French police dismantle migrant campsite near northern Paris
The crackdown in Aubervilliers comes amid rising pressure for the authorities to tackle irregular immigration.
French police have dismantled a migrant campsite in Aubervilliers, northeast of Paris, amid rising pressure for the government to demonstrate a tough stance on irregular immigration.
The local prefecture said on Twitter that more than 1,000 single men and 250 people in families had been removed in the operation on Wednesday.
Newspaper Le Parisien reported that many of the migrants and refugees were of Afghan, Ethiopian, Sudanese or Chadian nationality.
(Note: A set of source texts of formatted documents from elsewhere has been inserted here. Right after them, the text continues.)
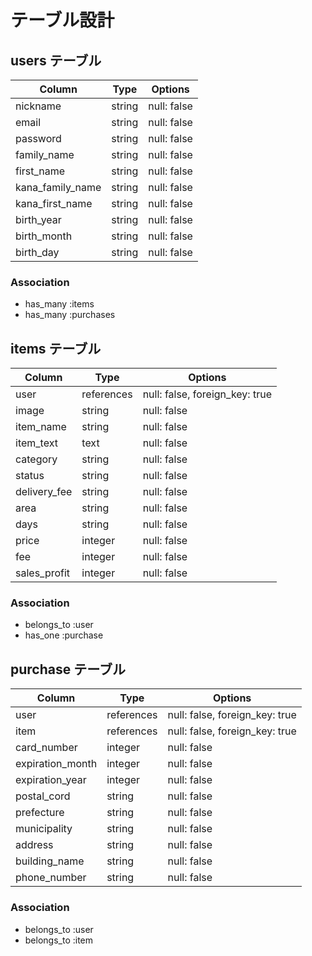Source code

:# テーブル設計

## users テーブル

| Column           | Type   | Options     |
| ---------------- | ------ | ----------- |
| nickname         | string | null: false |
| email            | string | null: false |
| password         | string | null: false |
| family_name      | string | null: false |
| first_name       | string | null: false |
| kana_family_name | string | null: false |
| kana_first_name  | string | null: false |
| birth_year       | string | null: false |
| birth_month      | string | null: false |
| birth_day        | string | null: false |

### Association

- has_many :items
- has_many :purchases

## items テーブル

| Column           | Type       | Options                        |
| ---------------- | ---------- | ------------------------------ |
| user             | references | null: false, foreign_key: true |
| image            | string     | null: false                    |
| item_name        | string     | null: false                    |
| item_text        | text       | null: false                    |
| category         | string     | null: false                    |
| status           | string     | null: false                    |
| delivery_fee     | string     | null: false                    |
| area             | string     | null: false                    |
| days             | string     | null: false                    |
| price            | integer    | null: false                    |
| fee              | integer    | null: false                    |
| sales_profit     | integer    | null: false                    |

### Association

- belongs_to :user
- has_one :purchase

## purchase テーブル

| Column           | Type       | Options                        |
| ---------------- | ---------- | ------------------------------ |
| user             | references | null: false, foreign_key: true |
| item             | references | null: false, foreign_key: true |
| card_number      | integer    | null: false                    |
| expiration_month | integer    | null: false                    |
| expiration_year  | integer    | null: false                    |
| postal_cord      | string     | null: false                    |
| prefecture       | string     | null: false                    |
| municipality     | string     | null: false                    |
| address          | string     | null: false                    |
| building_name    | string     | null: false                    |
| phone_number     | string     | null: false                    |

### Association

- belongs_to :user
- belongs_to :item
They were being brought to temporary shelters in gyms in the Paris region and would be tested for COVID-19 there as a precaution, the newspaper reported.
A prominent advocate for refugees criticised authorities.
“It is always useful to bring people to shelter. But this repetition since 2015 is absurd and unworthy,” Pierre Henry, director-general of the charity France Terre d’Asile, said on Twitter.
Many refugees and migrants have moved to Paris since the closure of a huge migrant camp in Calais in 2016.
Authorities have repeatedly dismantled unauthorised campsites only for them to pop up again elsewhere within months, with police clearing a makeshift shelter that had emerged again in Calais this month.
Many of the migrants and refugees have fled to France from North Africa, the Middle East and Asia, escaping countries blighted by wars and poverty.